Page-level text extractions
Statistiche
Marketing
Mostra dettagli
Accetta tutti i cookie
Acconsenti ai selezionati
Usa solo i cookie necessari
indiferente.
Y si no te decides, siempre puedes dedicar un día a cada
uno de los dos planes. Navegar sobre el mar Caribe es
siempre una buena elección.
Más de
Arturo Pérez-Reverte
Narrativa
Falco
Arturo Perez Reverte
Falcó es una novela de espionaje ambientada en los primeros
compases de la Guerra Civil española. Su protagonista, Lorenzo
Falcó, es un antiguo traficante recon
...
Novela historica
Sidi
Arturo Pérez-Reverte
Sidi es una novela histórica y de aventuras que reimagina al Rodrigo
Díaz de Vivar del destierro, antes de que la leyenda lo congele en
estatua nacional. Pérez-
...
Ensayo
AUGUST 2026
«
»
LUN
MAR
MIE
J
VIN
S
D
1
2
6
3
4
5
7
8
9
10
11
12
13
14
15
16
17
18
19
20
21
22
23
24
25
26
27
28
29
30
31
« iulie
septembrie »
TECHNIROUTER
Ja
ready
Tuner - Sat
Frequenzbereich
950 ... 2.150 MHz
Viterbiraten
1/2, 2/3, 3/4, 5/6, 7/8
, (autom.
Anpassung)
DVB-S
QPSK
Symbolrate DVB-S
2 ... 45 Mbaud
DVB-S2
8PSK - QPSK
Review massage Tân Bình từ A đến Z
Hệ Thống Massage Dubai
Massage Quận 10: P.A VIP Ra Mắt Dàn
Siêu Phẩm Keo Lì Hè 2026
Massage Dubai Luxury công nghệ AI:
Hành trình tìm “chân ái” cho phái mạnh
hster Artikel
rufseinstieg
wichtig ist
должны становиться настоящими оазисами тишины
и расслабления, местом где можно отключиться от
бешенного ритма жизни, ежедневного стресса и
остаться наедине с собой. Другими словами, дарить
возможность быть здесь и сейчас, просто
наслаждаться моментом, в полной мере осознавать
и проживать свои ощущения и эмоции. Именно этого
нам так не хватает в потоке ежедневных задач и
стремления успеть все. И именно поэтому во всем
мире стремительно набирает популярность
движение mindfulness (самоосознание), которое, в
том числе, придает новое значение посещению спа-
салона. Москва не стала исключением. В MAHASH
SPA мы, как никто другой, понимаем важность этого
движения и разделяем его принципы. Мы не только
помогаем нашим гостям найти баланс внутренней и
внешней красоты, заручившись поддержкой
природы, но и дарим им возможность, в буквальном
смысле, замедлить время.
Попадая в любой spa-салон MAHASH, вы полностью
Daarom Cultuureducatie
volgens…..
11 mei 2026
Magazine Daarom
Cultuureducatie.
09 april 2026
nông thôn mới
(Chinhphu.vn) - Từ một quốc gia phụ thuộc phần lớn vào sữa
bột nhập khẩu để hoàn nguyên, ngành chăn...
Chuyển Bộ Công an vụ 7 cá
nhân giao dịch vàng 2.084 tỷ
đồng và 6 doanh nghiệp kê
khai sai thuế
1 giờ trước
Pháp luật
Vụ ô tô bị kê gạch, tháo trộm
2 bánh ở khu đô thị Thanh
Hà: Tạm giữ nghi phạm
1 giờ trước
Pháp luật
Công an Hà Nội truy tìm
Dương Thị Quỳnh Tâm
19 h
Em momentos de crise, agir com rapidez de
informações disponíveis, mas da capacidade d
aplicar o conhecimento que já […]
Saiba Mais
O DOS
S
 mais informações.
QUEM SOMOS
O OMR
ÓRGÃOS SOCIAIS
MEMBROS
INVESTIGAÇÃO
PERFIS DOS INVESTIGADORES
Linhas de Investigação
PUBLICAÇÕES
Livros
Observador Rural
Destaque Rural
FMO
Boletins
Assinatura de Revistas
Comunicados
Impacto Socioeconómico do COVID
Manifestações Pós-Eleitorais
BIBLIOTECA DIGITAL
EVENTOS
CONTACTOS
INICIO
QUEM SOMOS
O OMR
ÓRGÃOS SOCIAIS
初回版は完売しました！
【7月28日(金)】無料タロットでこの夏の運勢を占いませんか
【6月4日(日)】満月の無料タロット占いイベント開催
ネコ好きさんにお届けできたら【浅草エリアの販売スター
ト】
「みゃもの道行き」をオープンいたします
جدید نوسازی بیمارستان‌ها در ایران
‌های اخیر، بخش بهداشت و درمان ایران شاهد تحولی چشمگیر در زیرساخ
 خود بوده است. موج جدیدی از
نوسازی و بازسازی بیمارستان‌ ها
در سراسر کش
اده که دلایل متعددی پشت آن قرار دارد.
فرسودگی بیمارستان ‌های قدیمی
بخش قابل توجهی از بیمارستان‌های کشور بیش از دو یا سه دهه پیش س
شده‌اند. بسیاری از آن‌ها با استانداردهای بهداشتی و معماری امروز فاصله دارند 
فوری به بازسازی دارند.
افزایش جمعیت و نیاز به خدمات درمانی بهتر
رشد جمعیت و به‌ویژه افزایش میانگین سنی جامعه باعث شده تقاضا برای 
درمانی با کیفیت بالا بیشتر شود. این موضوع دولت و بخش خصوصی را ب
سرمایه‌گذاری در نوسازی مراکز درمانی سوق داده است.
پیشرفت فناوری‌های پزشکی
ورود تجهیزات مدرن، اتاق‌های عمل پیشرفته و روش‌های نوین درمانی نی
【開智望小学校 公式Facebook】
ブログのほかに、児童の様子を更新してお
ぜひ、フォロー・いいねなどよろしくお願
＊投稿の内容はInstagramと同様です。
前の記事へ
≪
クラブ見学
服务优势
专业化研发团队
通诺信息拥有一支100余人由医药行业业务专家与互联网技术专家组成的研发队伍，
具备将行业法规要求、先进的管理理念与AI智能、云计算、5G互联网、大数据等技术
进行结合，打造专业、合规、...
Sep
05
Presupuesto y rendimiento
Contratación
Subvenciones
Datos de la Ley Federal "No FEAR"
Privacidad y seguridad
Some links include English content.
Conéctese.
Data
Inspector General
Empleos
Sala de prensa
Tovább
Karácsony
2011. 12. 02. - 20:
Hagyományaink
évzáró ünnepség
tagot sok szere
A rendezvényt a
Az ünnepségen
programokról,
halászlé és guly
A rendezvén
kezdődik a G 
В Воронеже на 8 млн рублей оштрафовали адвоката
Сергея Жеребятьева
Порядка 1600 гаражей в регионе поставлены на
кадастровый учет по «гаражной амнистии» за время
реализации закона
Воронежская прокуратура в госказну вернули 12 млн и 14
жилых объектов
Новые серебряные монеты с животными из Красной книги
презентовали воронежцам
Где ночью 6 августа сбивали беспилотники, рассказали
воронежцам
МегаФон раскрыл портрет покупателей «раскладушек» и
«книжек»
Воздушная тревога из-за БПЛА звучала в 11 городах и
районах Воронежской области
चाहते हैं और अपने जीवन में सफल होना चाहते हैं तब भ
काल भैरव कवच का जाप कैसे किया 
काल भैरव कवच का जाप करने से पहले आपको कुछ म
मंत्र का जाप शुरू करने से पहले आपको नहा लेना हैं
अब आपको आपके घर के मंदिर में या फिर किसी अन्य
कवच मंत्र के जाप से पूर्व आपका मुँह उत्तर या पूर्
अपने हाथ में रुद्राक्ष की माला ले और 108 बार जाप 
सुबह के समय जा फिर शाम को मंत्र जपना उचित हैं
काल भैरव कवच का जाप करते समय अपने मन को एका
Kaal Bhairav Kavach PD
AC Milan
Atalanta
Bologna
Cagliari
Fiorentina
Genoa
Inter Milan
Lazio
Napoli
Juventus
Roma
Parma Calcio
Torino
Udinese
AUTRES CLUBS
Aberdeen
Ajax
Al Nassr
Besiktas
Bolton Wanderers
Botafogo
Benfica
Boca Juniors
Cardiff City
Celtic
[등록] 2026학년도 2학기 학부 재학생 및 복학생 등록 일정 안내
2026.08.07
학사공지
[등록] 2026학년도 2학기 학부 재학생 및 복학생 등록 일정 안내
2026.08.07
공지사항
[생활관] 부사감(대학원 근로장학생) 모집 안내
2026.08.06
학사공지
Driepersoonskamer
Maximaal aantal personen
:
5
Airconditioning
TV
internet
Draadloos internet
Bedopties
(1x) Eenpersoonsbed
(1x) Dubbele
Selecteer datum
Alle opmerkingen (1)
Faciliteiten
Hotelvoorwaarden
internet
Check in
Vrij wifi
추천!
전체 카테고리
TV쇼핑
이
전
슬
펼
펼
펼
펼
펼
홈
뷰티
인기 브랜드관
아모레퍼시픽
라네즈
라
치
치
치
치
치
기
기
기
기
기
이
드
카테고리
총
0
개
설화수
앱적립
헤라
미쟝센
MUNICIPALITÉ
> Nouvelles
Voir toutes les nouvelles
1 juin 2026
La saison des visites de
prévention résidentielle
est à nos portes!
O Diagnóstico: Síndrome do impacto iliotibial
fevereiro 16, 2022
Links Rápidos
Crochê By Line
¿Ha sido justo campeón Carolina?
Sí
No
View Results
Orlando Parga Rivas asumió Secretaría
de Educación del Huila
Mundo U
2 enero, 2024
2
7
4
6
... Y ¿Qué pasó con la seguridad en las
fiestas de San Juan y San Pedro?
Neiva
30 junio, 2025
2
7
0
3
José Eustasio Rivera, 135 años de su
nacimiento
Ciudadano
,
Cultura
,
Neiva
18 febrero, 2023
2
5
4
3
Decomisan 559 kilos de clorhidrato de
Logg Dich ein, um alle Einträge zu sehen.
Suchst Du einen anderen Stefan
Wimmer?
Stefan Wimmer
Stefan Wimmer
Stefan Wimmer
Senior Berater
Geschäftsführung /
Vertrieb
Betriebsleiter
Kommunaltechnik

EXERCISE REQUIREMENTS —
Reproduce the entries above exactly, but only the lines between the line holding "افزایش جمعیت و نیاز به خدمات درمانی بهتر" and the line holding "Subvenciones", inclusive.

OUTPUT FOR THIS EXERCISE —
افزایش جمعیت و نیاز به خدمات درمانی بهتر
رشد جمعیت و به‌ویژه افزایش میانگین سنی جامعه باعث شده تقاضا برای 
درمانی با کیفیت بالا بیشتر شود. این موضوع دولت و بخش خصوصی را ب
سرمایه‌گذاری در نوسازی مراکز درمانی سوق داده است.
پیشرفت فناوری‌های پزشکی
ورود تجهیزات مدرن، اتاق‌های عمل پیشرفته و روش‌های نوین درمانی نی
【開智望小学校 公式Facebook】
ブログのほかに、児童の様子を更新してお
ぜひ、フォロー・いいねなどよろしくお願
＊投稿の内容はInstagramと同様です。
前の記事へ
≪
クラブ見学
服务优势
专业化研发团队
通诺信息拥有一支100余人由医药行业业务专家与互联网技术专家组成的研发队伍，
具备将行业法规要求、先进的管理理念与AI智能、云计算、5G互联网、大数据等技术
进行结合，打造专业、合规、...
Sep
05
Presupuesto y rendimiento
Contratación
Subvenciones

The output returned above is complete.